[WHAT YOU WILL DO]:
Extract the full text below on Dynamic RBT, reproducing every word of it unchanged.

[PAGE TEXT]:
· · ·

The challenge with this approach is that it is typically static in nature and does not allow for risk to be reassessed based on real-time test results. The upshot is that once risk is defined, it is considered to be the same for the testing lifecycle of the product - something that may not necessarily be true. The quality of the different modules of an application under development tend to change according to a number of variables, which means that test cases may become inappropriate.
In order to bring in a factor of continuous improvement and maximise the effectiveness of the Quality Assurance process, it is critical to develop a more dynamic approach to RBT. Risk factors should be periodically reassessed based on the actual results of the test cases being executed to ensure the optimal set of test cases continue to be applied throughout an application's lifecycle.
The value of testing is something that is increasingly well understood, as it has been demonstrated to have a direct impact on brand value, market share and revenue generation. In addition, testing provides not only quality assurance but business assurance too and ultimately results in operational benefits such as shorter time frames for project completion and reduced costs. However, since time is often limited, it is essential to ensure that the right amount of testing is performed at an optimal cost, with high levels of quality. Traditional approaches such as RBT need to be enhanced and re-engineered with a focus on insight driven optimisation, to address dynamic, variable and changing application quality and stability across modules and releases; in short, the Quality Assurance process needs to factor in a quantum of intelligence. The concept of Dynamic RBT has emerged to address this challenge.
Dynamic RBT considers two key parameters for assessing risk. The first, the business impact, is based on the criticality of a component or module in the application and is identified based on application-specific knowledge. This is the traditional basis for all RBT. The second factor is the probability of failure, which is where the dynamic component comes in, as this is continuously reassessed based on actual test results. Each of these risk factors has three identified levels: high, medium and low. This provides a total of nine different risk profiles, instead of just three, to which test cases can be assigned.

· · ·

[RECORDS SUPPLIED]:

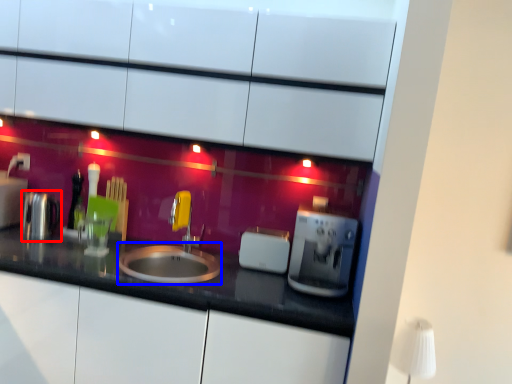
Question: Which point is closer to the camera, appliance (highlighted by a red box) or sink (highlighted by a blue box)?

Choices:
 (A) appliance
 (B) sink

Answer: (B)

· · ·

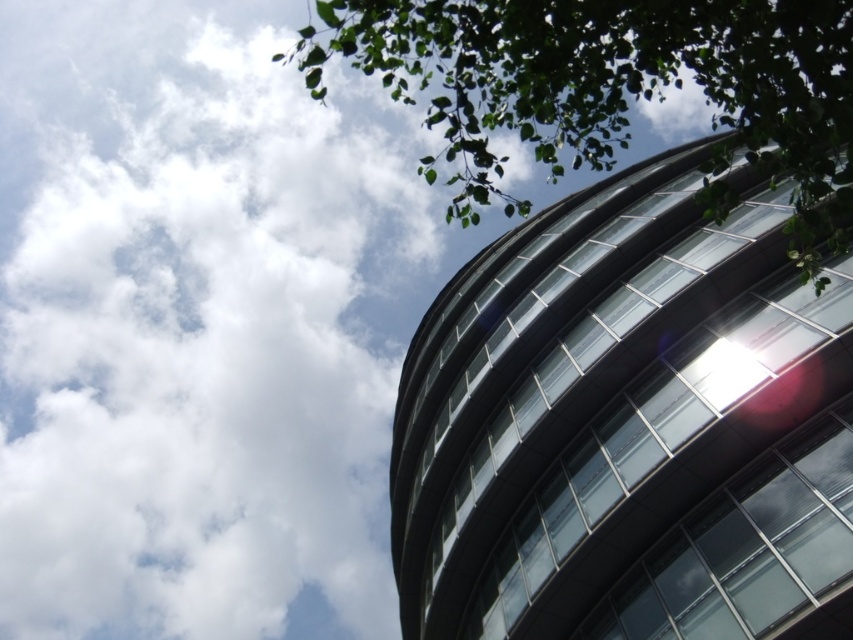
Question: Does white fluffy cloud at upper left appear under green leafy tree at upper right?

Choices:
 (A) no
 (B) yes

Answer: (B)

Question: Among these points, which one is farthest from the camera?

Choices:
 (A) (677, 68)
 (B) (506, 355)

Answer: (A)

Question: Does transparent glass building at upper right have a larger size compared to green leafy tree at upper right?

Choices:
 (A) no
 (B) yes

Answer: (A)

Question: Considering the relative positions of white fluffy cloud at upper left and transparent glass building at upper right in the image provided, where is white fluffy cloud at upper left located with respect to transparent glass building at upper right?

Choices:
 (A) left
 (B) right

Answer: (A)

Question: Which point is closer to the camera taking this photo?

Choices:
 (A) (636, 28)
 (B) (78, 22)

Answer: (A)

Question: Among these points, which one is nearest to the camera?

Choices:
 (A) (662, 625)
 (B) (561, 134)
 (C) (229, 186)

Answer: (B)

· · ·

[RESULT FOR THIS TASK]:
The challenge with this approach is that it is typically static in nature and does not allow for risk to be reassessed based on real-time test results. The upshot is that once risk is defined, it is considered to be the same for the testing lifecycle of the product - something that may not necessarily be true. The quality of the different modules of an application under development tend to change according to a number of variables, which means that test cases may become inappropriate.
In order to bring in a factor of continuous improvement and maximise the effectiveness of the Quality Assurance process, it is critical to develop a more dynamic approach to RBT. Risk factors should be periodically reassessed based on the actual results of the test cases being executed to ensure the optimal set of test cases continue to be applied throughout an application's lifecycle.
The value of testing is something that is increasingly well understood, as it has been demonstrated to have a direct impact on brand value, market share and revenue generation. In addition, testing provides not only quality assurance but business assurance too and ultimately results in operational benefits such as shorter time frames for project completion and reduced costs. However, since time is often limited, it is essential to ensure that the right amount of testing is performed at an optimal cost, with high levels of quality. Traditional approaches such as RBT need to be enhanced and re-engineered with a focus on insight driven optimisation, to address dynamic, variable and changing application quality and stability across modules and releases; in short, the Quality Assurance process needs to factor in a quantum of intelligence. The concept of Dynamic RBT has emerged to address this challenge.
Dynamic RBT considers two key parameters for assessing risk. The first, the business impact, is based on the criticality of a component or module in the application and is identified based on application-specific knowledge. This is the traditional basis for all RBT. The second factor is the probability of failure, which is where the dynamic component comes in, as this is continuously reassessed based on actual test results. Each of these risk factors has three identified levels: high, medium and low. This provides a total of nine different risk profiles, instead of just three, to which test cases can be assigned.